Running a file server on an object store provides the back-end scaling features of an object store, with the normal usability features of file. In many cases the end user doesn’t know or need to care that the physical storage medium is object. OneBlox from Exablox is one example of this kind of solution. A OneBlox implementation consists of a cluster or ring of nodes that together operate as a large object and key-value store. Data is split, de-duplicated and compressed as it is stored across the ring.

The open source Ceph file system platform is another example where POSIX-compliant file systems are created and stored on top of an object store (RADOS). The RADOS component focuses on managing the physical resources, while the file system layer manages logical access, security and data integrity.

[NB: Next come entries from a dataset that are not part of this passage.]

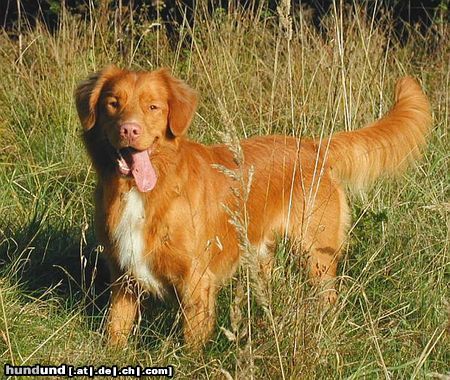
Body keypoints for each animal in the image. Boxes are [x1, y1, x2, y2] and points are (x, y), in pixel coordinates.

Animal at [75, 67, 430, 348]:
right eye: (113, 103)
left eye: (153, 107)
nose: (129, 129)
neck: (146, 189)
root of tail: (313, 146)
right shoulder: (124, 277)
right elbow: (115, 331)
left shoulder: (197, 281)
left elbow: (192, 342)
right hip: (263, 256)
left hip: (316, 253)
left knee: (328, 298)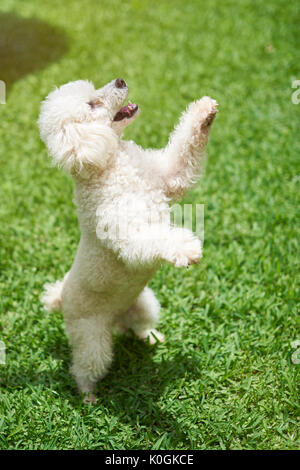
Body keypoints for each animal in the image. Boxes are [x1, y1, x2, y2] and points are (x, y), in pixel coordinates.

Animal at [39, 78, 218, 404]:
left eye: (94, 90)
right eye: (92, 105)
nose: (121, 80)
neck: (111, 164)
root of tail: (61, 298)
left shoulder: (168, 176)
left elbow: (184, 154)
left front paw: (204, 110)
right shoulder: (127, 233)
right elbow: (154, 239)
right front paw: (186, 249)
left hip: (144, 303)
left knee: (137, 327)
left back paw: (151, 338)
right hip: (90, 337)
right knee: (83, 368)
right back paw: (88, 397)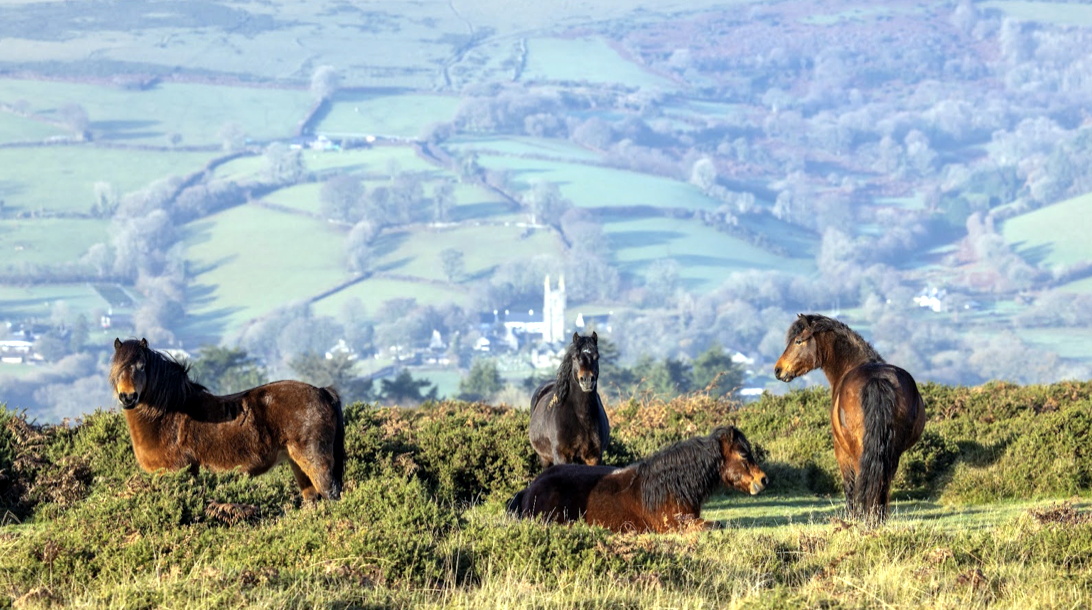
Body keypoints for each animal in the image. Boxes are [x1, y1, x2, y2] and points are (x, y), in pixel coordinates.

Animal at [109, 338, 345, 501]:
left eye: (142, 366)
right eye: (116, 368)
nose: (128, 397)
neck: (169, 415)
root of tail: (322, 392)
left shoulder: (177, 472)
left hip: (314, 459)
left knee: (331, 494)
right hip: (296, 463)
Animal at [528, 331, 610, 467]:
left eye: (596, 357)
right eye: (575, 357)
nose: (587, 380)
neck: (582, 417)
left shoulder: (594, 457)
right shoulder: (562, 456)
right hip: (544, 459)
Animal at [774, 314, 926, 523]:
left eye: (798, 341)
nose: (778, 370)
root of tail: (877, 379)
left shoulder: (841, 450)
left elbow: (849, 485)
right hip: (892, 450)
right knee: (883, 481)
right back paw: (877, 517)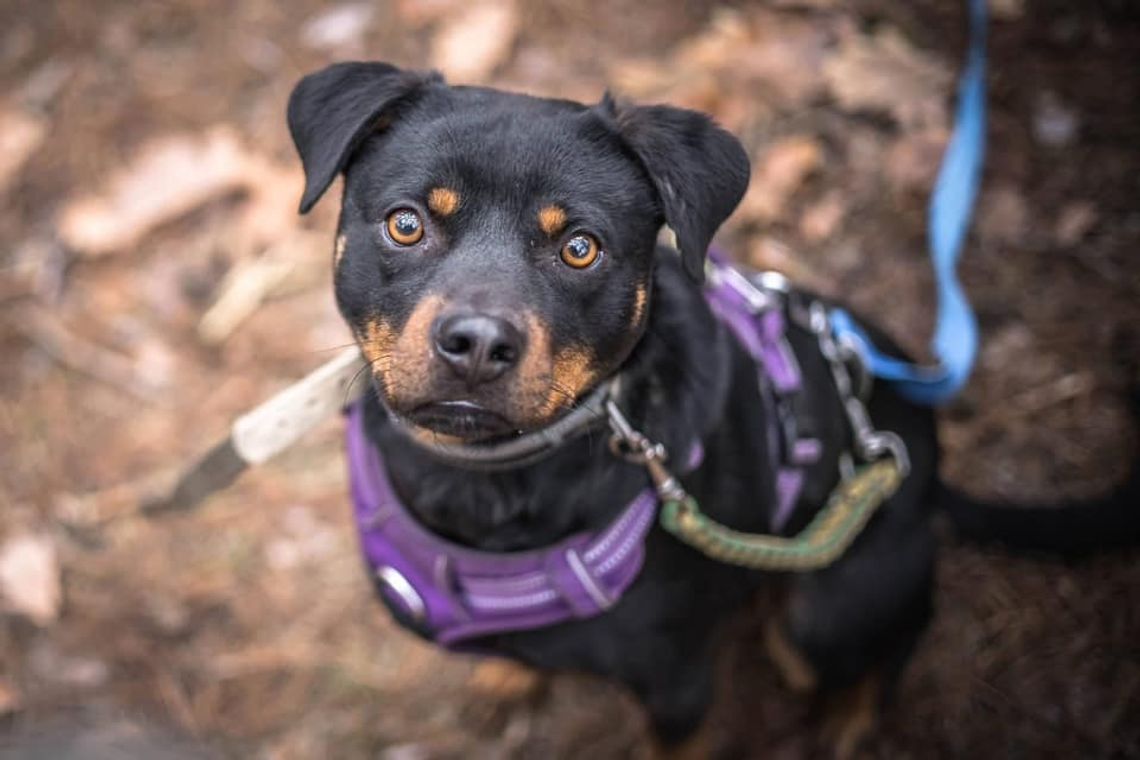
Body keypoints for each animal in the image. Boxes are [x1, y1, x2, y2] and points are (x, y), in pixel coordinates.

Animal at [282, 62, 1130, 752]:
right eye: (406, 223)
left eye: (580, 247)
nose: (479, 343)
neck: (491, 484)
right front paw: (509, 676)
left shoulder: (677, 686)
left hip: (825, 613)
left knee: (893, 641)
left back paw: (848, 725)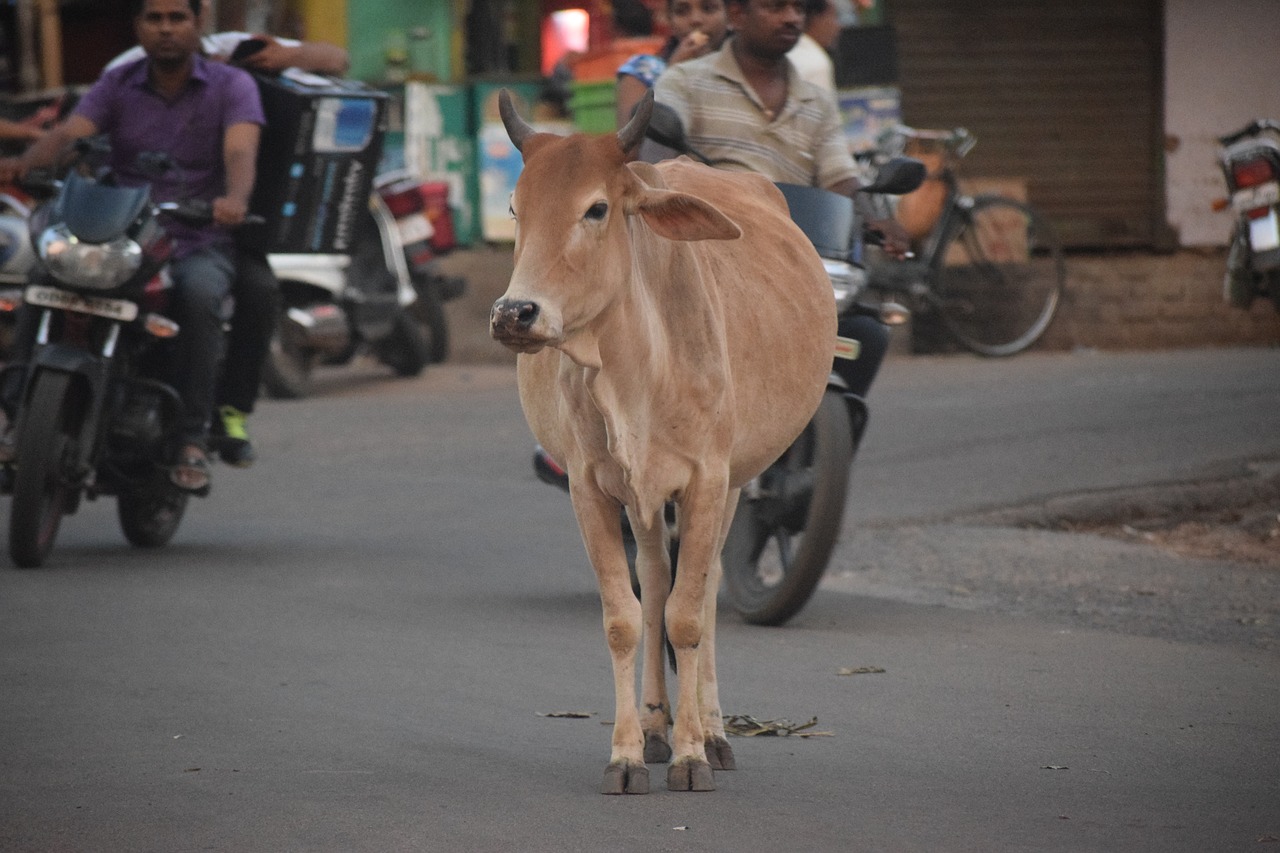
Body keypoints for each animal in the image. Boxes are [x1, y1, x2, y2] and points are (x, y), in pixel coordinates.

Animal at [486, 87, 829, 788]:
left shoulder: (707, 480)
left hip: (734, 479)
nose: (514, 313)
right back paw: (652, 727)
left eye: (596, 208)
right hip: (640, 498)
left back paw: (714, 733)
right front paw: (625, 754)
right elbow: (626, 617)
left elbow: (689, 617)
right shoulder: (591, 487)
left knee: (707, 586)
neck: (634, 364)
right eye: (515, 209)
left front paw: (693, 753)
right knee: (653, 578)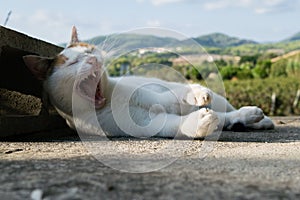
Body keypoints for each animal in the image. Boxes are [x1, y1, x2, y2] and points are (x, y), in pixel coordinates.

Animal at [23, 26, 274, 138]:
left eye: (89, 51)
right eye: (73, 63)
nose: (93, 59)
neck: (109, 100)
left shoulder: (150, 93)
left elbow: (170, 97)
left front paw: (194, 94)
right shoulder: (144, 124)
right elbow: (171, 125)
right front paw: (197, 123)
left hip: (221, 99)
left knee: (228, 112)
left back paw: (256, 118)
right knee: (226, 118)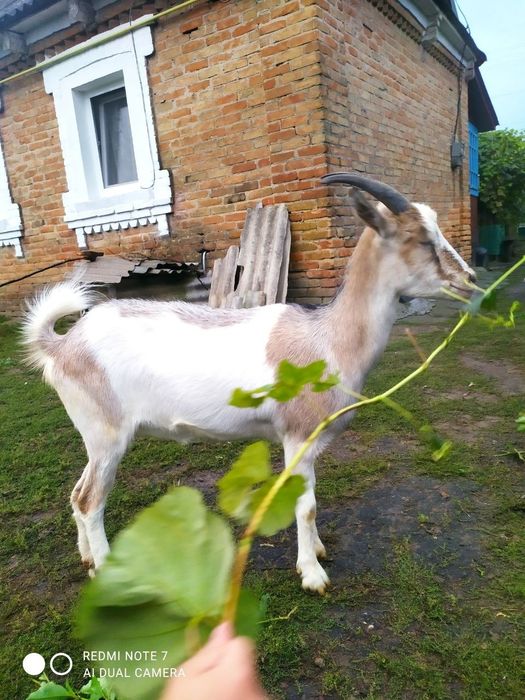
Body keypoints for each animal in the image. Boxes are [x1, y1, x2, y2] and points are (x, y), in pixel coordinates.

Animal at [23, 174, 476, 593]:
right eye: (420, 238)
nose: (469, 277)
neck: (327, 337)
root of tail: (61, 345)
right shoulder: (297, 436)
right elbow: (305, 505)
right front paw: (312, 574)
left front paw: (317, 551)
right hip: (108, 434)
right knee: (90, 501)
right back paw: (105, 570)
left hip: (95, 438)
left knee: (77, 494)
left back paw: (87, 559)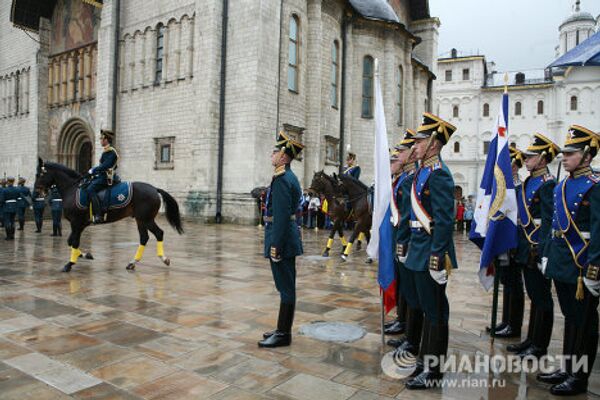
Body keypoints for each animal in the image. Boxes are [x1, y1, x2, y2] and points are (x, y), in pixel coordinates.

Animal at [32, 158, 182, 274]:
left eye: (39, 174)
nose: (35, 193)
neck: (72, 189)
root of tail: (154, 189)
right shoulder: (80, 225)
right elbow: (71, 242)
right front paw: (85, 255)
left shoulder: (76, 223)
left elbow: (74, 242)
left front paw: (69, 264)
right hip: (140, 220)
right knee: (144, 238)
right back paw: (132, 263)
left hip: (146, 219)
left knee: (159, 233)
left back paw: (163, 259)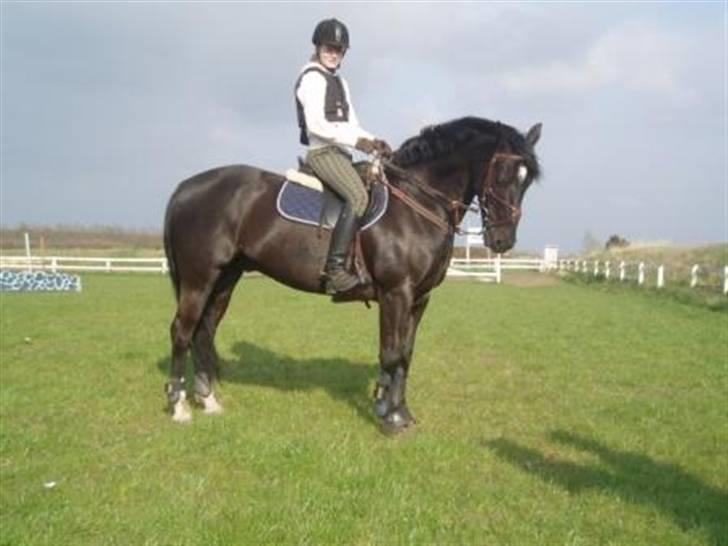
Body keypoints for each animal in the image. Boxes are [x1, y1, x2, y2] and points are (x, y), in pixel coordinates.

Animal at [163, 116, 542, 433]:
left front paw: (400, 412)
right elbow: (391, 354)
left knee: (204, 331)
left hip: (225, 279)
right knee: (182, 331)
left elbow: (405, 356)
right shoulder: (396, 293)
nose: (502, 241)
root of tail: (185, 188)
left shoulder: (419, 299)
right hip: (199, 278)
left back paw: (208, 400)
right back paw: (180, 407)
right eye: (502, 174)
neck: (417, 203)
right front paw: (390, 419)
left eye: (527, 182)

With solutions like OneBlox and Ceph, data on the object store is in a proprietary format, so can’t be accessed directly as objects. Cloudian recently announced HyperFile, an appliance that integrates with HyperStore to provide file services and uses HyperStore as the secure repository. CTERA partners with companies like IBM Cleversafe and DDN to offer global file storage, backed by either public or on-premises object stores.

File With Object

Accessing file with object is the scenario where data can be stored and retrieved through either object or file protocols interchangeably. Data could, for example, be written by a traditional application with NFS or SMB and then analysed using the object store interface. Why is this useful? Well, it means applications that already store data on a file system don’t have to be rewritten. Object interfaces can be used to perform tasks that would otherwise slow down a traditional file system, such as high-performance scanning of data. Processing data for analytics purposes is usually a read-only process, so all of the file locking and security issues are simplified or not relevant.

Vendor File With Object Solutions

Support for File With Object is now quite widespread in the industry. SwiftStack recently announced support for SwiftStack 6, which includes bi-directional file/object support. OpenIO provides a FUSE connector that maps files to objects. Data can be read/written to the file system, with object support restricted to read-only for data integrity purposes. Scality RING provides the capability to access data stored on SOFS (Scale-out File System Connector) using SMB, NFS or FUSE protocols with the S3 API. Hitachi Vantara’s HCP platform has had the ability to read content stored with object protocols through standard file APIs, including NFSv3, SMB 3 and WebDAV. Caringo provides multi-protocol access to data in Swarm through SwarmNFS, implemented as a lightweight stateless Linux process.

The Architect’s View

Blurring the lines between object and file provides some scalability and efficiency benefits to the enterprise. Where POSIX compliance isn’t required, data can be accessed quickly and efficiently as objects, making analytics easier to integrate, especially with public cloud. Imagine today’s network of CCTV devices that write video to a file share, but could be analysed in the Public Cloud as object content. There are some issues to consider, such as how file locking and data integrity is managed on a global basis. These are non-trivial issues to solve (but have been resolved already).

Again, we’re seeing the abstraction of the underlying storage media and a greater focus on the data and what can be done with it.